Before you replace the components, I would try fixing them up.
First, identify where the problem is:
1) disconnect the brake cable from the brakes. Do they spring back now? If so, the resistance is in the cable and housing. Figure out which part of the housing is causing the resistance and lube it. If the cable is rusted or frayed at all, replace it. That's much cheaper than replacing the brakes, which look fine in the photos
2) If it's not the cable, remove the wheel and see if the brakes spring back in the absence of the wheel. In the photo, it looks like the pads might be set high enough that they are catching on the edge of the tire. If they spring fine without the wheel in place, try setting the pad just a tiny bit lower so as to not catch on the tire.(You can probably tell whether it's catching on the tire without actually removing the wheel, but you can tell for certain by taking the wheel off.)

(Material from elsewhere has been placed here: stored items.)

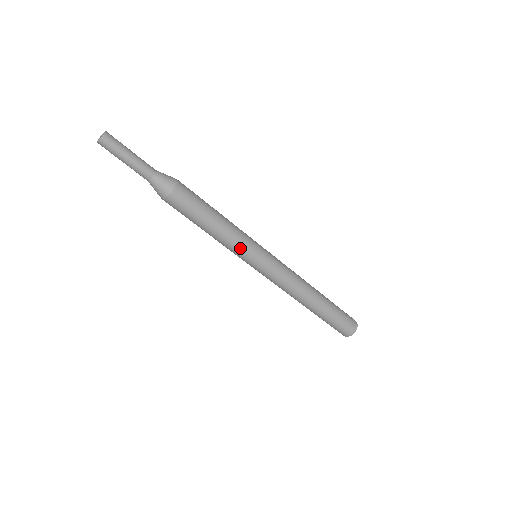
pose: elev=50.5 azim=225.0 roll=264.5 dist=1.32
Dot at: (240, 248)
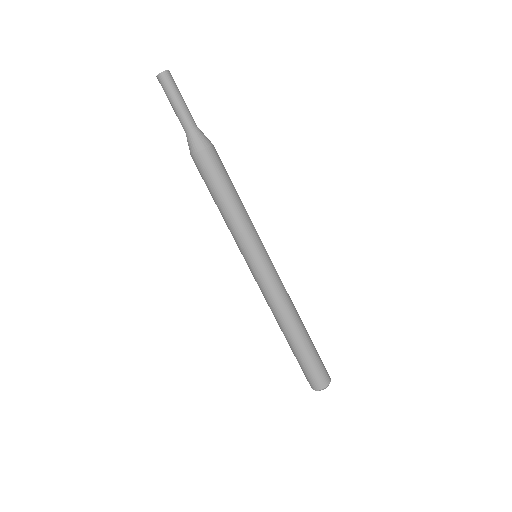
Dot at: (239, 239)
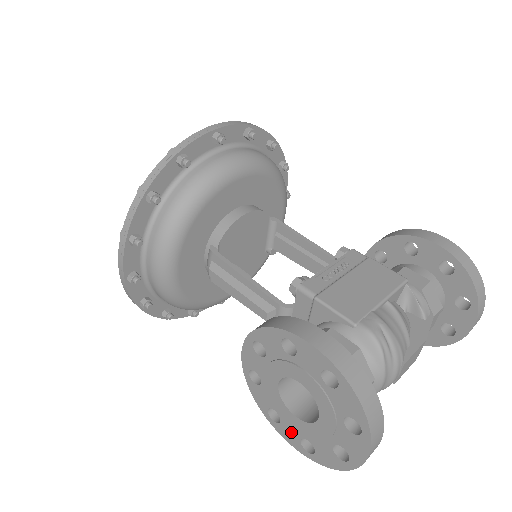
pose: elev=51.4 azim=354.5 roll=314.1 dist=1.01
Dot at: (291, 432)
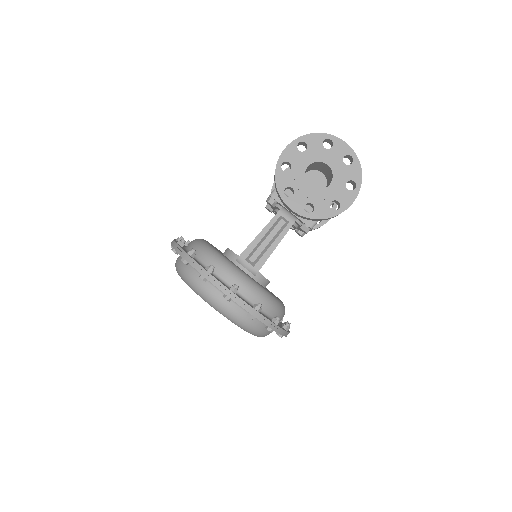
Dot at: (344, 195)
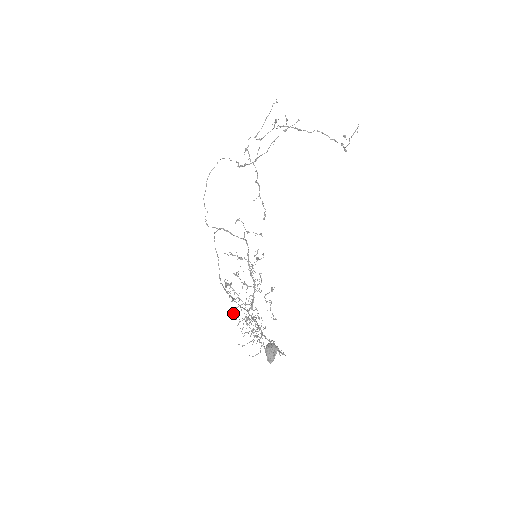
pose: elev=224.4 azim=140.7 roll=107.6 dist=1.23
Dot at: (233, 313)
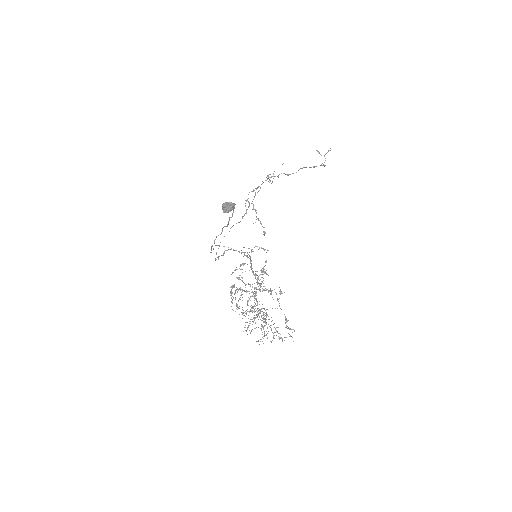
Dot at: (236, 308)
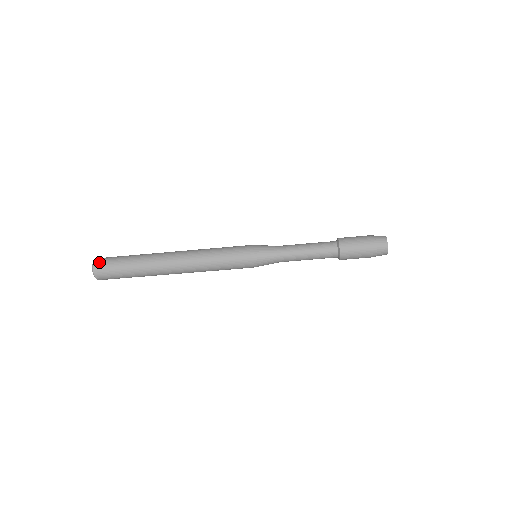
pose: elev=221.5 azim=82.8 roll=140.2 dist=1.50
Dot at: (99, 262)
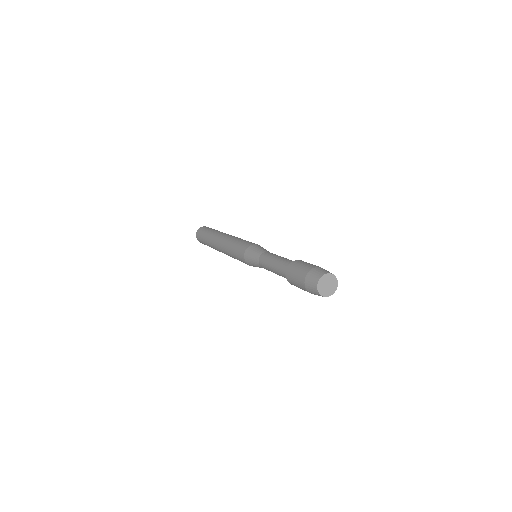
Dot at: (199, 241)
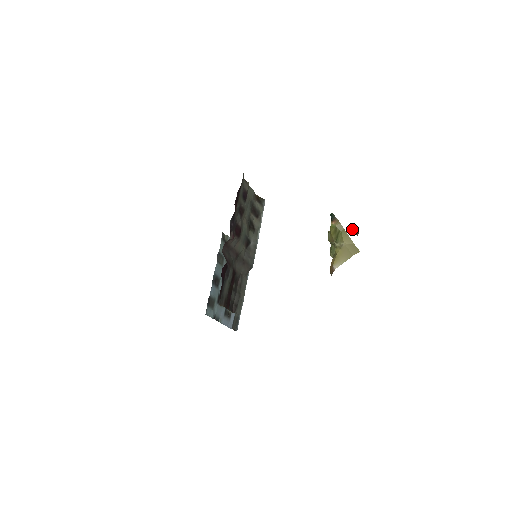
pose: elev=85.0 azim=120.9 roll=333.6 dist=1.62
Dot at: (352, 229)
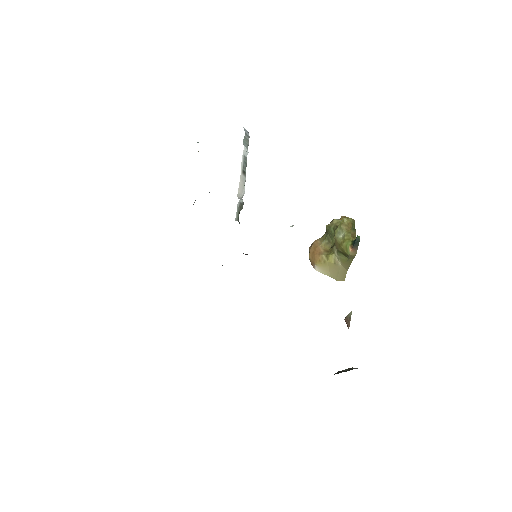
Dot at: (349, 317)
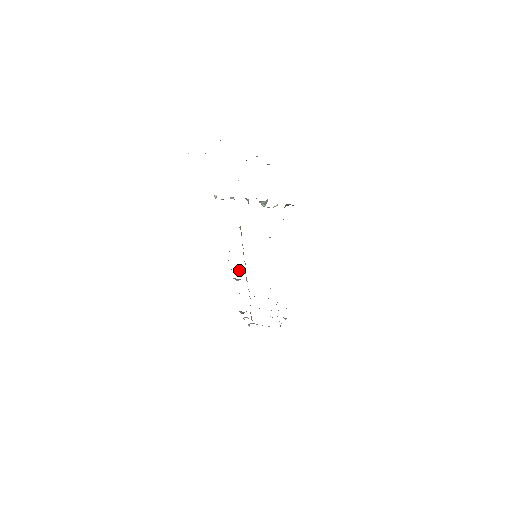
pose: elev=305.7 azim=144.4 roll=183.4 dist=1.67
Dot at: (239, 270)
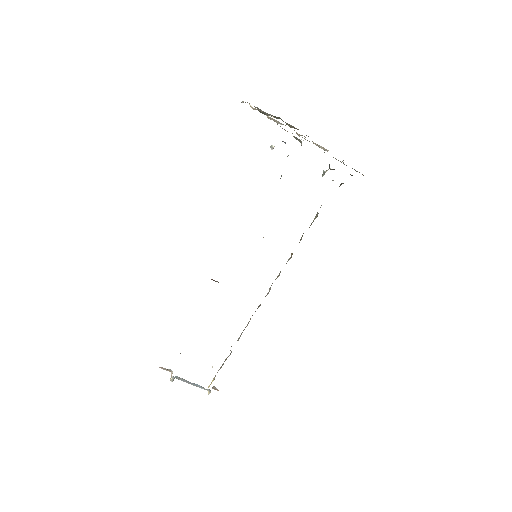
Dot at: occluded
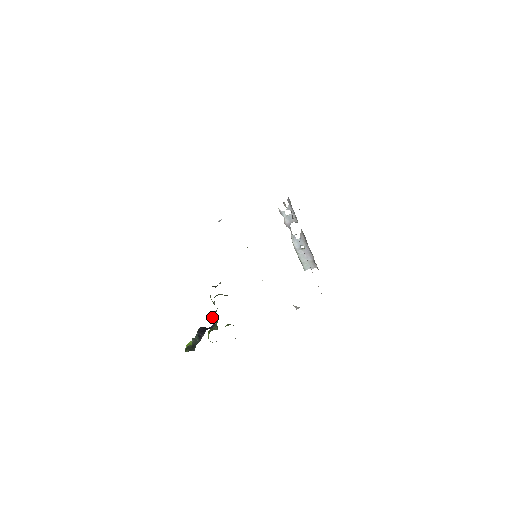
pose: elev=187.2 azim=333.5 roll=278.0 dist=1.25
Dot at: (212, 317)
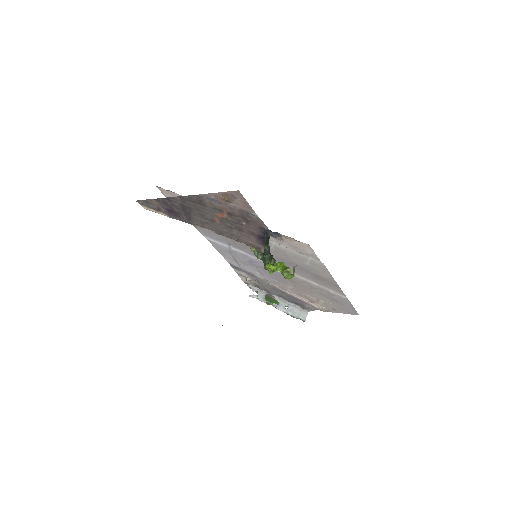
Dot at: (266, 264)
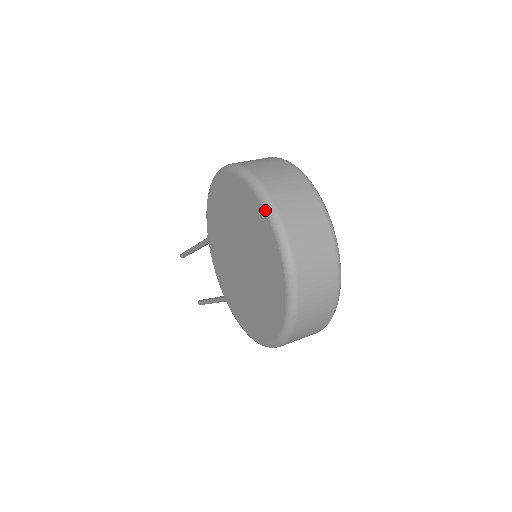
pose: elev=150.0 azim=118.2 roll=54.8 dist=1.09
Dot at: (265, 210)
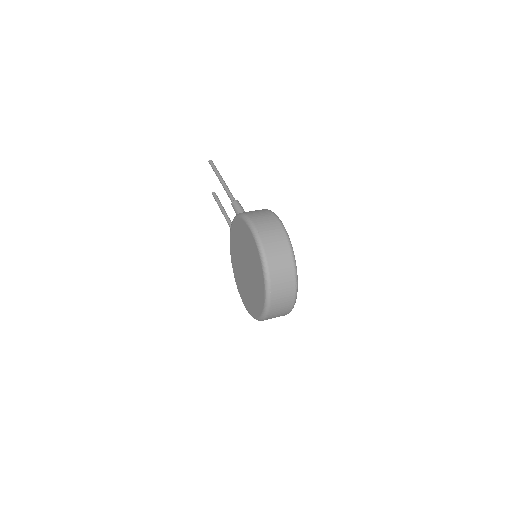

3) Pretty much the same logic applies to the derailleur. It looks fine, so try cleaning/replacing the cable and housing first, then adjust it properly, and I expect it will work fine.
On the other hand, replacing the chain and sprockets might be a good idea if they are worn. But first I'd lube the chain and check it for "stretch" and also whether it slips at all on the cogs, which would be an indication of wear. If not, you might be able to ride it for awhile before you invest in the new chain and cogs.